Things have changed since the program’s inception 20 years ago. Competition from renovated theaters such as the Levoy in Millville, 8 miles from the Luciano, as well as the renewal of Landis Theater in downtown Vineland act as stiff competition for a theater situated almost equidistant from two rivals.
Also, down the road from the Luciano Theater, is the Cumberland Players, within a short 10 mile radius of the Luciano theater are three competitors vying for limited patron’s attention with similar content.
In a perfect world, an oversaturation of the arts would be seen as a boon and business would be booming, unfortunately things don’t always work out the way they should.
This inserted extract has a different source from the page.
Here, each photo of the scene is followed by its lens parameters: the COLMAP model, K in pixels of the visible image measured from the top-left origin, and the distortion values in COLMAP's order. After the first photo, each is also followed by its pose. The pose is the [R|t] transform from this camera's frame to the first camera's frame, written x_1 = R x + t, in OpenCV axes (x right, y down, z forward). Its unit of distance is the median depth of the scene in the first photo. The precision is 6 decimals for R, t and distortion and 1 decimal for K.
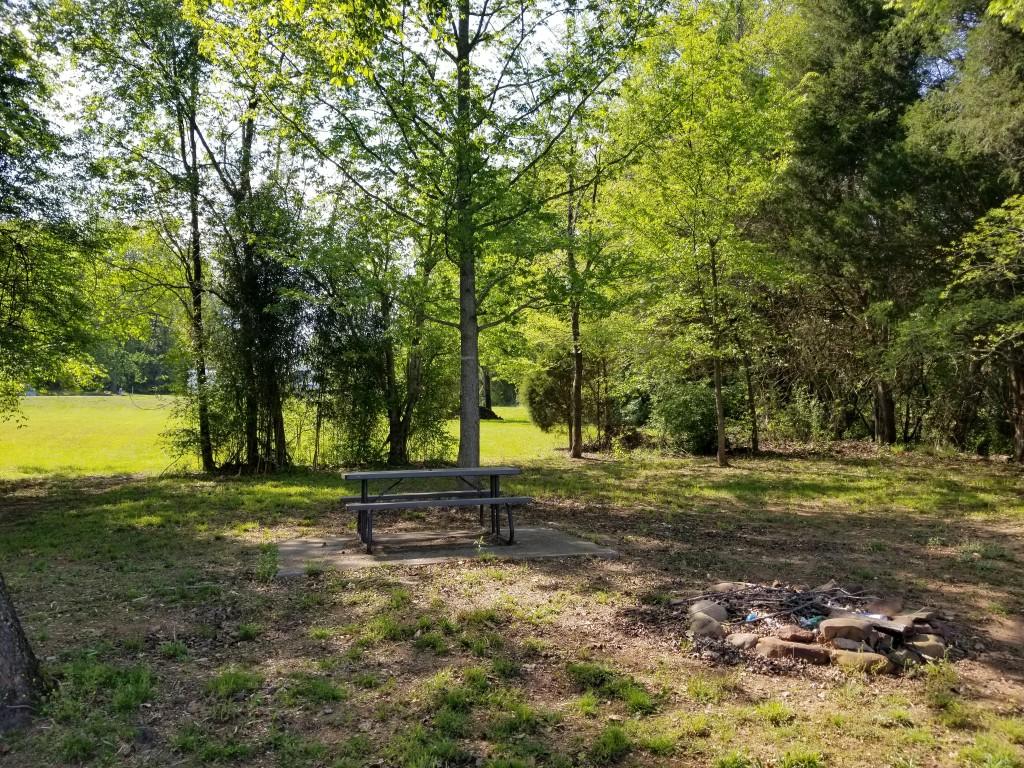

As theater managers at Luciano reported difficulty even giving tickets away to patrons.
It’s tough to point toward a single cause for the discontinuation of programming but the lack of public interest could point toward one culprit: limited marketing.
Given limited amount of public attendance and the success of other programs in the area, it would be reasonable to speculate that awareness of the programs existence was limited at best.
The original mission of the theater was to attract people with quality programming who wouldn’t normally visit. Volunteers, working for the theater act as advocates, bringing visitors to campus promoting CCC.
Children were bussed in frequently from schools to experience the wonder of theater. Director of theater programming at the Luciano Theater, Beatrice Hughes, remarked on the impressions of children coming to the theater for the first time; “The doors opened and their expressions were just WOW! before the show even began.”
Hughes mentions how she will miss seeing their cute faces on campus. The program was a great tool to attract younger generations of students to CCC. It showed what they’d have available as they grew, promoting college accessibility through the arts.
The college plans to reevaluate the future of the FPAC program during the 2017-2018 year, to see if there is a new direction it could take.
Without private funders to help buttress the program; as other theater programs in the county have access to, it may be difficult for the college to shoulder the burden of operating the theater alone, leaving the future of the College’s theater program unknown.